Ausgangspunkt sind übergreifende leitende Forschungsfragen, die zentrale gestaltende Bezüge in den Blick nehmen: Neben den thematischen und strukturellen Entwicklungen werden die theoretischen Bezüge zu den Begriffen Beruf und berufliche Tätigkeit einbezogen, die bildungskonzeptionellen Vorstellungen mit Blick auf die öffentliche Verantwortung von Volkshochschulen sowie das Programm als Ausdruck gesellschaftlicher Verhältnisse und Erwartungen (vgl. ebd., S. 9). Eine Typenbildung auf der Angebotsebene bildet die Grundlage für eine theoriebildende Ausarbeitung eines gesellschaftspolitisch „öffentlichen Interesses an beruflicher Qualifizierungsausdifferenzierung als Angebot für die Teilnahme aller Bevölkerungsgruppen am Lebenslangen Lernen“ (ebd., S. 10). Das Codesystem ist sowohl theoretisch fundiert deduktiv als auch induktiv entwickelt, greift vorliegende Codesysteme auf (vgl. Körber et al. 1995; Gieseke und Opelt 2003; Käpplinger 2007; Schrader und Zentner 2011; Robak und Petter 2014; Robak et al. 2015) und entwickelt diese als umfänglich ausdifferenzierendes Codesystem auf drei Ebenen weiter. Als neue induktiv entwickelte Kategorien werden Umschulung, Aufstiegsfortbildung und Nachqualifizierung (vgl. Iffert et al. 2021, S. 34ff.), Angebote eines modularen Systems (vgl. ebd., S. 55), das Kursniveau – etwa Grundkurs und Aufbaukurs für Fortgeschrittene – (vgl. ebd., S. 73), berufliche Grundformen – etwa Berufsbezug und erweiterter Tätigkeitsbezug – (vgl. ebd., S. 78 ff.), Bezug zur Beratung (vgl. ebd., S. 91), didaktische Gestaltungselemente – etwa Transfer, einüben/trainieren/ausprobieren und Probehandeln etc. – eingeführt (vgl. ebd., S. 98 ff.). Als weiterführende Analysekategorien sei noch auf die Ausdifferenzierung der Oberkategorie „Verwertungshinweise“ (ebd., S. 103 ff.) verwiesen, die umfänglich die individuellen Verwertungsinteressen und gesellschaftliche Verwertungshinweise einbinden.
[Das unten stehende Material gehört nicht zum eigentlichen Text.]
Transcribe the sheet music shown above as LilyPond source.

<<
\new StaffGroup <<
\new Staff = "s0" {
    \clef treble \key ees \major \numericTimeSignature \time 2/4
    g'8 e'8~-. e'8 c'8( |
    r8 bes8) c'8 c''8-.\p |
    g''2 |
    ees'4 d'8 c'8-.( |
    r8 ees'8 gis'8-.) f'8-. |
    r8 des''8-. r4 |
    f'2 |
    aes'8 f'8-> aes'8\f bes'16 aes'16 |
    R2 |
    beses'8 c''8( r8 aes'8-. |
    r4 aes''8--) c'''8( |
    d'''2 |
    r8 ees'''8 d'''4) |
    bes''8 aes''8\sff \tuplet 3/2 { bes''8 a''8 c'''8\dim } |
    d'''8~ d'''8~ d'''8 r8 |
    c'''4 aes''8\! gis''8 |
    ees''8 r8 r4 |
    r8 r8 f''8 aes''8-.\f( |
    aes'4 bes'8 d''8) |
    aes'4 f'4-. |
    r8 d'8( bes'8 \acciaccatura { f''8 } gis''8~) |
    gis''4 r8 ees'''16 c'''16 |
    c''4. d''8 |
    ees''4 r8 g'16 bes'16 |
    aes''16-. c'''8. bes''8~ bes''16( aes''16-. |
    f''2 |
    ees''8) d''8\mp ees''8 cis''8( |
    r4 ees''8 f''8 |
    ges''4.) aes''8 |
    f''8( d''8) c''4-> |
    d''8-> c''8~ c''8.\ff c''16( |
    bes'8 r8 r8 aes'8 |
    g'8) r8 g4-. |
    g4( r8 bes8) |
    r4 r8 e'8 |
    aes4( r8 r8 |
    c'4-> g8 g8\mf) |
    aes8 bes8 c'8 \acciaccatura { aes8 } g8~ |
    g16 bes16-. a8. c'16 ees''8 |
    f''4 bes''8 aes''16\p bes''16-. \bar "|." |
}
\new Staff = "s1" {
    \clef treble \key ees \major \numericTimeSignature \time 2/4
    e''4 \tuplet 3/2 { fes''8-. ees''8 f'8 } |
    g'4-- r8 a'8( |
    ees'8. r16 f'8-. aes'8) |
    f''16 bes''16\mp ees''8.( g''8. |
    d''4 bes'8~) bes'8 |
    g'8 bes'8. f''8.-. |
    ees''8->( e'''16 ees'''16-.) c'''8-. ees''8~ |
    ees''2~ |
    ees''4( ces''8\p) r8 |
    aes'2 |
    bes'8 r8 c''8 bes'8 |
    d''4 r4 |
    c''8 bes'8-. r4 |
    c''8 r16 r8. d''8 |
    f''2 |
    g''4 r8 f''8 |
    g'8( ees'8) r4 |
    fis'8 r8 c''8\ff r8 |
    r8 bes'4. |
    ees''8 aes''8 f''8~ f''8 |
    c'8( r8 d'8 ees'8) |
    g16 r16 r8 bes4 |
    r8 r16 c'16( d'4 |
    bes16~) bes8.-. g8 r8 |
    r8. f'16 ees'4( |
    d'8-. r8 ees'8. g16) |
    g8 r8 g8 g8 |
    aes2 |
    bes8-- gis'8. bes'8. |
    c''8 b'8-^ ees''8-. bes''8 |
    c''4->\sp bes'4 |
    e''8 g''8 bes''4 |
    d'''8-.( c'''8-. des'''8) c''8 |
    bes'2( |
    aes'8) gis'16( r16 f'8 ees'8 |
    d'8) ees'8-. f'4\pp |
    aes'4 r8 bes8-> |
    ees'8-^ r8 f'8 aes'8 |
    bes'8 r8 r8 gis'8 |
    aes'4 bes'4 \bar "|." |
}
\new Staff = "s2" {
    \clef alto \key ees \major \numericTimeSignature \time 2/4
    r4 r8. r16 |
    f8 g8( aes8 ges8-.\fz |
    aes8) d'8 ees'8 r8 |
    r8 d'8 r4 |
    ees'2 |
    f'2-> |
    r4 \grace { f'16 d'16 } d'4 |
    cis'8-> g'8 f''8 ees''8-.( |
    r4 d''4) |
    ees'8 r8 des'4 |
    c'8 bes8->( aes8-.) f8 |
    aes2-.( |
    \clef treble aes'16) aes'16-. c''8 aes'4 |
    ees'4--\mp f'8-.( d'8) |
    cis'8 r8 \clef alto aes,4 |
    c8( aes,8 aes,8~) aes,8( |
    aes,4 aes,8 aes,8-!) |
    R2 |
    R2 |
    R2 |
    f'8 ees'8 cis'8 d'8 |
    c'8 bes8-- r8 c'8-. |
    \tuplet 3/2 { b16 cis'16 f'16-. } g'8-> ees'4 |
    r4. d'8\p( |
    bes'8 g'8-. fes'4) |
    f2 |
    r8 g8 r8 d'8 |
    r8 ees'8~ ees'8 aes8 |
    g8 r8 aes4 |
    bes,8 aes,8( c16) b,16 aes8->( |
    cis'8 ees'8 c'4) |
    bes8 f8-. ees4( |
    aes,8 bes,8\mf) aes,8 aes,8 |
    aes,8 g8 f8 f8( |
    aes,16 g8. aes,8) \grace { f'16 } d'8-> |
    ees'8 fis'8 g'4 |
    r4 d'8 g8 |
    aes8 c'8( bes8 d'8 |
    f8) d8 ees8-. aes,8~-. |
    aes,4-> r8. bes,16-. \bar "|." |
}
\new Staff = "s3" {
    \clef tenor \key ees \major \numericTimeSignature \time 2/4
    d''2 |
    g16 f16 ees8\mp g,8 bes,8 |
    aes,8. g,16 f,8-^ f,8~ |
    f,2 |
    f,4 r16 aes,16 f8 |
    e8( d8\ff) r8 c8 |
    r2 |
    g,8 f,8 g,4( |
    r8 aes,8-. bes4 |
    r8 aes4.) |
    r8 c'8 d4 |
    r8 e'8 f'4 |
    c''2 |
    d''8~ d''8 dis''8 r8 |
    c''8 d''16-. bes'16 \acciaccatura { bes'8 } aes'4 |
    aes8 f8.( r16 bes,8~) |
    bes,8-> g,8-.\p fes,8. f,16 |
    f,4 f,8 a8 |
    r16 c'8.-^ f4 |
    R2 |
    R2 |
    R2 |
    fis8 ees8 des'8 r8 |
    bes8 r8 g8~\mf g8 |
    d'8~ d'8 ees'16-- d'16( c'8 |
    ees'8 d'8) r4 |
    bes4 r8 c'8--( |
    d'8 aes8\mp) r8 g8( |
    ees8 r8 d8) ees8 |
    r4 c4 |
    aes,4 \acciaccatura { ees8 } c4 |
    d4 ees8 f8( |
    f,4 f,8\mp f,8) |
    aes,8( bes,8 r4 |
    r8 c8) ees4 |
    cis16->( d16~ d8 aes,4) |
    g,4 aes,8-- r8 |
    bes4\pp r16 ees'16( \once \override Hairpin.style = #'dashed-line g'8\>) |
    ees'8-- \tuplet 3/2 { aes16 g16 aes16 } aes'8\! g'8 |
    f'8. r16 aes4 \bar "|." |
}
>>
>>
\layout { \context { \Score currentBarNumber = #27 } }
Diese Weiterentwicklungen des Codesystems spiegeln in umfänglicher Form, wie sich individuelle berufliche Weiterbildung als gesellschaftliche Realität, nachgefragt über die Individuen und beeinflusst von Arbeits- und Berufsstrukturen und den dynamischen Entwicklungen beruflichen Handelns und biographischer Gestaltungen, entwickelt und wie notwendig und nun bereits methodisch ausgereift empirische Programmanalysen, auch mit Blick auf theoriebildende Weiterentwicklungen sind. Ein weiteres Beispiel für eine komplexe Weiterentwicklung von Programmanalysen am Beispiel der Digitalisierung und seiner Modellierung in Programmen der VHS befindet sich aktuell in Auswertung (vgl. Robak et al. 2022b; Kühn 2022).

3.2 Perspektivverschränkung als Forschungsarrangement zur Erschließung komplexer Bildungsrealitäten zwischen Programmstruktur, Handeln und Bildungsprozess

Das oben bereits mehrfach benannte Forschungsarrangement Perspektivverschränkung zielt auf die Durchdringung von Bildungsrealitäten, indem alle Perspektiven der am Prozess beteiligten Akteure und Akteurinnen einbezogen werden, denn, so die Annahme: Diese haben alle einen Einfluss auf Bildungsprozesse und sind für die Durchdringung der Bildungsrealitäten einzubeziehen. Perspektivverschränkung lenkt den analytischen Blick auf Bildung und Qualifizierung als ein „Dazwischen“, als eine Betrachtung der Wirkungszusammenhänge der Handelnden, Gestaltenden und sich Bildenden, um die komplexen pädagogischen Prozesse sichtbar und begrifflich benennbar zu machen (vgl. Gieseke 2007, 2010). Als unmittelbare Perspektiven können einbezogen werden: die Teilnehmenden, die Planenden und das Programm, das Bildungsmanagement und die Kursleitenden. Es sind je nach Forschungsfrage und Setting weitere möglich. Für diese knappe Darstellung geht es darum, exemplarische Realisierungsformen von Perspektivverschränkung aufzuzeigen und für Bildungsforschung relevante Entwicklungen mit Blick auf die sich vertiefenden Einsichten in komplexe pädagogische Strukturen und Muster offen zu legen, die sich nur aus den Verschränkungen der Perspektiven heraus erklären lassen und Ausdruck der Verarbeitung gesellschaftlicher und beruflicher Realitäten sowie individueller Aspirationen nach Bildung und Handlungserweiterungen sind und sich im Bildungsinstitutionalkonzept als Kern identifizieren lassen.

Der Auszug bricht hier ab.